As there are some unknowns with this method, the project will be conducted over three phases to provide research and create a best practices baseline.
This method has yet to be tested in the region, and there is possibly a shortage with the availability of trained livestock herds. The financial costs of livestock grazing compared to existing control methods, as well as the long-term effectiveness of using herds, are unknown.
The report notes that considerations must also be given to “unintended impacts such as potential damage to sensitive ecosystems, increased erosion, and spread of seeds via feces.”
The first phase involving a consultant this year will produce a report on the feasibility and cost of livestock grazing on invasive species management. If the findings are supportive of the method, the second phase between 2020 and 2021 will conduct field tests in suitable regional parks or other sites, with residents invited to visit specific parks to see the livestock working.
The third phase, involving the consultant, would create a best practice guide for targeted invasive plant grazing.
“This project will assess the cost effectiveness of targeted grazing as an non‐chemical invasive plant control technique in Metro Vancouver,” continues the report.
“If deemed feasible and cost effective, the use of livestock for vegetation management could also support small agricultural businesses.”
The practice of livestock grazing for landscape maintenance is used elsewhere in the world.
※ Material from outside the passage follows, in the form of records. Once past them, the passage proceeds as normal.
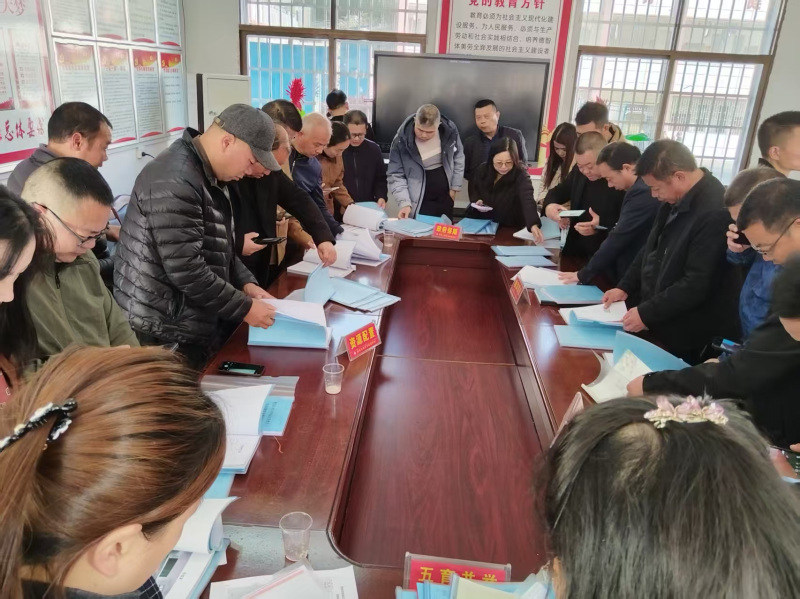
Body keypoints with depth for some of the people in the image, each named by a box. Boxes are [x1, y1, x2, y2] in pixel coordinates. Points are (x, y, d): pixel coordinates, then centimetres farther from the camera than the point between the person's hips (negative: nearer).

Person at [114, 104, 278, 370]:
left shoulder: (207, 176, 10)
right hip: (164, 336, -9)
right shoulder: (175, 182, -23)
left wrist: (245, 283, 2)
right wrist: (244, 308, -18)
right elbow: (185, 270, -27)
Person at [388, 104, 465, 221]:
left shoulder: (450, 130, -10)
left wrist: (455, 187, 4)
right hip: (419, 202, -3)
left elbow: (458, 158, 6)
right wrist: (405, 203, -25)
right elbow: (396, 175, -13)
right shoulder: (401, 140, -19)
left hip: (445, 196, 4)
Locally, goats have been in use for many years on the grass roof of the Coombs Old Country Market on Vancouver Island. The goats live on the building rooftop between the spring and early fall months and have become a popular tourist attraction.
During the same meeting, the board of directors also approved other Sustainability Innovation Fund projects over the next two years, including $200,000 for exploring the potential of renewable energy building infrastructure, $160,000 for a net-zero feasibility study for Welcher Affordable Housing Development, $90,000 for Step Code Implementation Impacts for building envelope rehabilitation of existing buildings, $68,000 for using “eDNA” sampling technology in regional parks, $140,000 for preventing smoke emissions from agricultural waste management, $200,000 for clean air for students and schools, and $100,000 for mobile monitoring of fugitive and other industrial air emissions with “flying labs.” These projects, altogether, cost over $1.1 million.